Policy Changes for Couples Help Make Mission a Reality
February 2012

“Policy Changes for Couples Help Make Mission a Reality,” Ensign, Feb. 2012, 76

Policy Changes for Couples Help Make Mission a Reality

Throughout their marriage Brent and Suzanne Romig had talked about serving a mission together after their six children were grown. Both had a love for missionary work—Brother Romig served in Holland as a young man, and Sister Romig’s father was a mission president in Tahiti just before she was born.

But last year, when they started researching their options to serve as a senior missionary couple, they began to realize that, due to the slow economy and falling housing prices, they would be limited in when and where they could serve.

Then, during summer 2011, the First Presidency and Quorum of the Twelve Apostles approved changes in senior missionary policies to encourage more couples to serve full-time missions. As of September 1, 2011, couples may now serve for 6, 12, 18, or 23 months. In addition, a cap of $1,400 USD per month has been established for housing costs. Previously, mission costs varied depending on location, ranging from hundreds to thousands of dollars per month.

The policy changes will allow more senior couples to answer the call President Thomas S. Monson made during October 2010 general conference: “To you mature brothers and sisters: we need many, many more senior couples. … There are few times in your lives when you will enjoy the sweet spirit and satisfaction that come from giving full-time service together in the work of the Master” (“As We Meet Together Again,” Ensign, Nov. 2011, 6).

Now the Romigs, along with other couples, are realizing that because of the recent changes, serving a mission may become a reality sooner than they thought possible.

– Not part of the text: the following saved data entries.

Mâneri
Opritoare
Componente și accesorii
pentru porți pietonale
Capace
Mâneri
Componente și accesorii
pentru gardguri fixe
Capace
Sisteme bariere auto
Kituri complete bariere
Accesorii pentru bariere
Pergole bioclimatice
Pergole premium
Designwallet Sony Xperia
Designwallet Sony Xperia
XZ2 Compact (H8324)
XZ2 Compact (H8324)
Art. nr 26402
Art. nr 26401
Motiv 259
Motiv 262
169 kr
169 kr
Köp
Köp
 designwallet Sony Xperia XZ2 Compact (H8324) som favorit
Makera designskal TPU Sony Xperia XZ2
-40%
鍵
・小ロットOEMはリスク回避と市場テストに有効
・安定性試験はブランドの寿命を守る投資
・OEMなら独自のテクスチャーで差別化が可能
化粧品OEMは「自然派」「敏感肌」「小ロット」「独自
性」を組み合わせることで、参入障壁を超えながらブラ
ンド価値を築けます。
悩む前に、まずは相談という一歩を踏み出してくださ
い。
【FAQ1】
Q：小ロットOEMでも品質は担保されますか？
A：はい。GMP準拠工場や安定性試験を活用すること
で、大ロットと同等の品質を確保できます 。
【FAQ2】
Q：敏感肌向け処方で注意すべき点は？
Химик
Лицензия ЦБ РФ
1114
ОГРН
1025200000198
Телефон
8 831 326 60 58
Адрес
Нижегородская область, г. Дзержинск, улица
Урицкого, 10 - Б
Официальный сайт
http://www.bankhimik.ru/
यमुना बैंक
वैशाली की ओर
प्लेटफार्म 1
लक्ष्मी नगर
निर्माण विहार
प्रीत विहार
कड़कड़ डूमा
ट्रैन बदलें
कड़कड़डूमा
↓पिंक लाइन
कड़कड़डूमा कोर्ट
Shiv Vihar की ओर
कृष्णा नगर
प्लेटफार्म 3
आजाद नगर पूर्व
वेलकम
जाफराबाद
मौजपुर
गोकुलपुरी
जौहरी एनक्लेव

On October 10, 2011, the first six-month welfare missionaries—Lyle and Roslyn Archibald, from Ogden, Utah, USA—entered the Provo Missionary Training Center to begin preparations for a humanitarian medical mission in Chuuk, one of the four island states that comprise the Federated States of Micronesia.

As the Archibalds were considering serving a medical mission to Micronesia—Brother Archibald is a retired physician—they were concerned about the effect 18 months or two years in tropical conditions would have on Sister Archibald, who is very sensitive to heat.

“We hadn’t found anything that fit us, but when we heard ‘six months,’ we immediately felt good about it,” Brother Archibald said. “I’m not sure we would have found a mission that would have worked for us otherwise.”

Brother Romig added that now there are more opportunities to serve in different locations. “The changes allow us now to put our names in and say, ‘Wherever He wants us to go, we can do that.’”

Right now the Romigs are housesitting for family members who are serving a two-year couples mission in Billings, Montana, USA. Shortly after they return, the Romigs will leave on their mission.

“I truly feel more than anything it’s a chance to pay back my Heavenly Father in some kind of service,” Sister Romig said. “Before, it was a wish and a desire. Now it’s just a matter of saying yes when the time is there. It’s a reality.”

For Roslyn and Lyle Archibald, the change in length of service required for senior missionaries enabled them to serve a six-month humanitarian mission to Micronesia.